A edição 2018 d’O Sol da Caparica é definitivamente um marco na diversidade de estilos que caracteriza o evento, com espaço para cantautores e lendas pop rock nacionais, nomes fortes da cena kizomba internacional e até música de dança de recorte disco sound, mas tem, sobretudo uma grande representação do hip hop para os gostos da nova geração.

Os novos arquitectos das rimas em português Piruka, Jimmy P, Bispo, Deau e Wet Bed Gang representam diferentes sensibilidades desta cultura, com nomes a estenderem-se entre o norte e o sul do país e a somarem entre todos números assombrosos nas plataformas de streaming graças aos êxitos que se agigantam nas gargantas de toda uma geração. São eles os novos heróis que todos ouvem e que todos querem cantar e os novos trovadores na arte de escrever e cantar em português. São cinco os grandes representantes desta cultura no festival, que certamente aquecerão e de que maneira esta edição!

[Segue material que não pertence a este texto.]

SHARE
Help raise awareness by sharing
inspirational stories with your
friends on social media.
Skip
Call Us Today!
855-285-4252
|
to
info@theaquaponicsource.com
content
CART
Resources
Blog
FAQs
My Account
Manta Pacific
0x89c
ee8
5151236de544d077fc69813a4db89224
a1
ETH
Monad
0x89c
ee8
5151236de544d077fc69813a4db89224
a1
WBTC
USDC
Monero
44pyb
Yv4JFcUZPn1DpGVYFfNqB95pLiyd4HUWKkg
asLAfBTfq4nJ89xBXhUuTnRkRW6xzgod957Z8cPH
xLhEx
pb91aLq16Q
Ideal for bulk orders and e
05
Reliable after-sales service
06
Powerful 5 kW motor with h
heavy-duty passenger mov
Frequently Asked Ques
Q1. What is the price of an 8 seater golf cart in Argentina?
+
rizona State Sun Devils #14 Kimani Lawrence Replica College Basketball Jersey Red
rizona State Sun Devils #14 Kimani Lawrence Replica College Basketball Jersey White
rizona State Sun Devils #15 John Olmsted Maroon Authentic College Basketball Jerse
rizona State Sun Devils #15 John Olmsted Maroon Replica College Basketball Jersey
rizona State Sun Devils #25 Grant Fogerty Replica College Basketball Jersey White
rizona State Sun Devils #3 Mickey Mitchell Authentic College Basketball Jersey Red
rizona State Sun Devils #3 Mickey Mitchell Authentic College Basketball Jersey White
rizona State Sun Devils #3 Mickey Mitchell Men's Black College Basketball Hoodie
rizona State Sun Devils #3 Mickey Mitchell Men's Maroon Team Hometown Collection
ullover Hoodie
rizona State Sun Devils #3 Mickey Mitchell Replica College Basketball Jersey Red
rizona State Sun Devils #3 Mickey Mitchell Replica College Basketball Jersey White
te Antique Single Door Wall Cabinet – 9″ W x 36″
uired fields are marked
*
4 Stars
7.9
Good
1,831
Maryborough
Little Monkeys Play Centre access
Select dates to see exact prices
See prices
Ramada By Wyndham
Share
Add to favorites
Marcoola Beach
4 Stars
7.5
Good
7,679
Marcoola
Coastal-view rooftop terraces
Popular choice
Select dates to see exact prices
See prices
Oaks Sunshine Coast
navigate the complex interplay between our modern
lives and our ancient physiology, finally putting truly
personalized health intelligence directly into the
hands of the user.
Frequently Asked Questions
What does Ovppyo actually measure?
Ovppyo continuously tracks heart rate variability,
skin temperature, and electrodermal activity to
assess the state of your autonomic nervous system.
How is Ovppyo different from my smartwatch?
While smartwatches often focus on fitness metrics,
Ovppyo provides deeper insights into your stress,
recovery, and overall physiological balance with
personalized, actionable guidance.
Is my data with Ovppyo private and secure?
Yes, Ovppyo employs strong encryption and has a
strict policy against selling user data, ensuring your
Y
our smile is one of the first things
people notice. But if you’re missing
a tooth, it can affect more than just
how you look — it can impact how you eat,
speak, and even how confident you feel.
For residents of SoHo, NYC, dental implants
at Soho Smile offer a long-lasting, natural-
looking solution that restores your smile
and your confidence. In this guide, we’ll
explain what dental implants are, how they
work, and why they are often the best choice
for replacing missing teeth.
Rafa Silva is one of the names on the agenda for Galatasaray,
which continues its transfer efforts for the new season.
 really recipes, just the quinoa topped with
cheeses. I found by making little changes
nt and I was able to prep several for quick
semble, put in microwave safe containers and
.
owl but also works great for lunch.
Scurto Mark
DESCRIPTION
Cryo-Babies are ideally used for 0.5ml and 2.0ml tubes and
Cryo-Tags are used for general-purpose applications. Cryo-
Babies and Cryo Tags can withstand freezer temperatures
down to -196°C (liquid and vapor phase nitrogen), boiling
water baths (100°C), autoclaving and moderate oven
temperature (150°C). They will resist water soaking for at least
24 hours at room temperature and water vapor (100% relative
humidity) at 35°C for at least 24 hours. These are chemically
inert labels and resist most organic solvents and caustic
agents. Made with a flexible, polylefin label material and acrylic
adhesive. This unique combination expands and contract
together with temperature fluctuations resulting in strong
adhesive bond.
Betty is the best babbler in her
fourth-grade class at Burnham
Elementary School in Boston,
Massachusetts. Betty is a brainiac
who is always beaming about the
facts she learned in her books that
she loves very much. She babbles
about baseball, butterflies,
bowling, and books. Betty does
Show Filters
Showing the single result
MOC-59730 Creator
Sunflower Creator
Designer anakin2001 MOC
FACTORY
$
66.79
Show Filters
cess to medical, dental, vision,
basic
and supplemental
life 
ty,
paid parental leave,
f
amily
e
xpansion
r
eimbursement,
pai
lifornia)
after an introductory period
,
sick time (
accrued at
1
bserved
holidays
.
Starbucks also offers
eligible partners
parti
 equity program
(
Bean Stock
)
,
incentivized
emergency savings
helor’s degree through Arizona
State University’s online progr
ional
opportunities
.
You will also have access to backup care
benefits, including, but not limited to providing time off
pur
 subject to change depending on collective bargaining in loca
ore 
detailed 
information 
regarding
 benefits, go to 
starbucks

Nesta sequência está ainda presente a 4º edição do livro Debaixo da Língua, iniciativa esta que à semelhança do hip hop / rap presente no festival, muito celebra a língua portuguesa como um veículo de cultura em conversas entre o jornalista/locutor de rádio Rui Miguel Abreu e vários convidados dos mais variados hemisférios. Slow J, Allen Halloween, Stereossauro ou José Mário Branco fazem parte desse leque de convidados e suas relações directamente à língua de Camões. De quinta a sábado, ao final da tarde, também a poesia de nomes maiores da nossa língua, regressam em força ao Anfiteatro do Parque Urbano , sob a orientação de Alexandre Cortez , Dizem Os Poetas – chega a poesia maior de David Mourão-Ferreira, Sophia de Melo Breyner, Jorge de Sena, Mário Cesariny, Ary dos Santos e Natália Correia, entre outros, nas vozes surpreendentes de declamadores e atores conhecidos do grande público.